- TASK DESCRIPTION:
Every line that contains "bottom" must be located and copied from the data.

- DATA SUPPLIED:
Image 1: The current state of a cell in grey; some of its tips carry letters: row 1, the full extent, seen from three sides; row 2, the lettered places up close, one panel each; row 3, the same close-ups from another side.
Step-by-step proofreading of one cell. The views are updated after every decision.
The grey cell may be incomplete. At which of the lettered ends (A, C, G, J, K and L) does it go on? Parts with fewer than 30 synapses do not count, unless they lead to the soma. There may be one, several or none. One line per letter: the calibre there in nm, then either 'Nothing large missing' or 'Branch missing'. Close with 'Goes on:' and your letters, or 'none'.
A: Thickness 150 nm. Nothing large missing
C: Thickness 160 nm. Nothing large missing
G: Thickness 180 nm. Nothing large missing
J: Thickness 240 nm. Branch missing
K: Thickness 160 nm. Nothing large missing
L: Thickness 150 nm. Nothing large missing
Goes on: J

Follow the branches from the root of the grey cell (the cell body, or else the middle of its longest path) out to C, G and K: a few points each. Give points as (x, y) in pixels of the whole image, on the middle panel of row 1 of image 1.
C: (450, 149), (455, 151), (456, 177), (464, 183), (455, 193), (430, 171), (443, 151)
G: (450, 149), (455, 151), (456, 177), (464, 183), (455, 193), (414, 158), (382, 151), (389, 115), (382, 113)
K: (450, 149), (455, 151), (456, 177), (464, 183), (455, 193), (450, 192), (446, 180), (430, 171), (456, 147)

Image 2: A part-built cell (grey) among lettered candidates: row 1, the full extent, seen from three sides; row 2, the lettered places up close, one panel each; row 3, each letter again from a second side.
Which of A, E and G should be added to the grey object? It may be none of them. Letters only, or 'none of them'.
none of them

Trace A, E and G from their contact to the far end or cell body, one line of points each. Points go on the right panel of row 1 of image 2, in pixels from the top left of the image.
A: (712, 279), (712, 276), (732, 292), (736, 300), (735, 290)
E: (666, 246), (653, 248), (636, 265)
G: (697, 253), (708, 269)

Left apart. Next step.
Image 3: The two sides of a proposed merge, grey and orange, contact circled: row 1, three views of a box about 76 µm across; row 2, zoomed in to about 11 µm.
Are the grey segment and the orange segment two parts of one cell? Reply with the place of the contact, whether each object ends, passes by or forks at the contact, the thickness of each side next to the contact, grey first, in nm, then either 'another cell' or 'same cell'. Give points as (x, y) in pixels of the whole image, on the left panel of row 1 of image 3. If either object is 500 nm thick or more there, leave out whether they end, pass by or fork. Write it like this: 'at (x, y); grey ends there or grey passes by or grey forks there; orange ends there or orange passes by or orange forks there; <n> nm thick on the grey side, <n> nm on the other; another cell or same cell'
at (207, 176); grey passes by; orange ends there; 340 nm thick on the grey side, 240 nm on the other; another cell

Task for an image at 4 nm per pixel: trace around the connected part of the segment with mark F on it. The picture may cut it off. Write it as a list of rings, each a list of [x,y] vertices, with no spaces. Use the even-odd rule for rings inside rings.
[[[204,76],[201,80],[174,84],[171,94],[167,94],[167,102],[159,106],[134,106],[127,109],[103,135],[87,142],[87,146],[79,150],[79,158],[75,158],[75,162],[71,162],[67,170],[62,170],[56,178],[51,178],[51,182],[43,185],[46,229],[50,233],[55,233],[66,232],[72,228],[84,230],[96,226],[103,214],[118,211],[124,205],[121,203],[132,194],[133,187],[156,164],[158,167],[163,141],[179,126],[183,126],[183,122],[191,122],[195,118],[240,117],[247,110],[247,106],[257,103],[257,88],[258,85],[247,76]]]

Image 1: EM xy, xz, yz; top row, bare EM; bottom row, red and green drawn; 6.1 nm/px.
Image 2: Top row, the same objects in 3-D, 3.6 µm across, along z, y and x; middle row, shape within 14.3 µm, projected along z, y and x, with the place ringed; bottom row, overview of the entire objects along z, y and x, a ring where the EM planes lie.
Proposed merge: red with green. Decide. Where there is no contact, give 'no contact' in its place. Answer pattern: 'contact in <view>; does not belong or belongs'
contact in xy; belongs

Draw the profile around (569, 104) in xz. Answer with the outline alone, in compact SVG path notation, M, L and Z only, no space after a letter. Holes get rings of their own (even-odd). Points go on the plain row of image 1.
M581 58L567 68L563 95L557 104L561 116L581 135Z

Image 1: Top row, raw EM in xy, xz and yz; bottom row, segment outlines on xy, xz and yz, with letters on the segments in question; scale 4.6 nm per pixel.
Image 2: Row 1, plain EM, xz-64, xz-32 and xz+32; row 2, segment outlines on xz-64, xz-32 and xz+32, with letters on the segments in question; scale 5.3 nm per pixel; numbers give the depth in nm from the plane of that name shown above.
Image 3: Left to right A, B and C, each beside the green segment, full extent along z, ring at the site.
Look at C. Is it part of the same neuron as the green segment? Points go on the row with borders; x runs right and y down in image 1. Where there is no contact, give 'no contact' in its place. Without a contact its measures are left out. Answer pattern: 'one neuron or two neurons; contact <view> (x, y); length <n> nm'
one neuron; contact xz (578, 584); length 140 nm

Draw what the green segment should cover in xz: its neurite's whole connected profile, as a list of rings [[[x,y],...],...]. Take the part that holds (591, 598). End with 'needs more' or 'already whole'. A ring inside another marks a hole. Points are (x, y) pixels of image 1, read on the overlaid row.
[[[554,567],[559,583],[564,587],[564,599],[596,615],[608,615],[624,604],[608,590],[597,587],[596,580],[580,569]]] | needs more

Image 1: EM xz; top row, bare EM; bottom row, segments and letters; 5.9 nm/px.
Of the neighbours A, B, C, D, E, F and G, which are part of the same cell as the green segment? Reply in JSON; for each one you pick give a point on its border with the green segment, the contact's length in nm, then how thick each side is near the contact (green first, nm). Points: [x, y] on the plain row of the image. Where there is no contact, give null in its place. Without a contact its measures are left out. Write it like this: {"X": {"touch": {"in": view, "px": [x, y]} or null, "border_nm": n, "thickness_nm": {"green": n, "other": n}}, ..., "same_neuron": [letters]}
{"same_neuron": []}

- SOLUTION FOR THIS PROBLEM:
Image 1: EM xy, xz, yz; top row, bare EM; bottom row, red and green drawn; 6.1 nm/px.
Image 2: Top row, the same objects in 3-D, 3.6 µm across, along z, y and x; middle row, shape within 14.3 µm, projected along z, y and x, with the place ringed; bottom row, overview of the entire objects along z, y and x, a ring where the EM planes lie.
Image 1: Top row, raw EM in xy, xz and yz; bottom row, segment outlines on xy, xz and yz, with letters on the segments in question; scale 4.6 nm per pixel.
Image 1: EM xz; top row, bare EM; bottom row, segments and letters; 5.9 nm/px.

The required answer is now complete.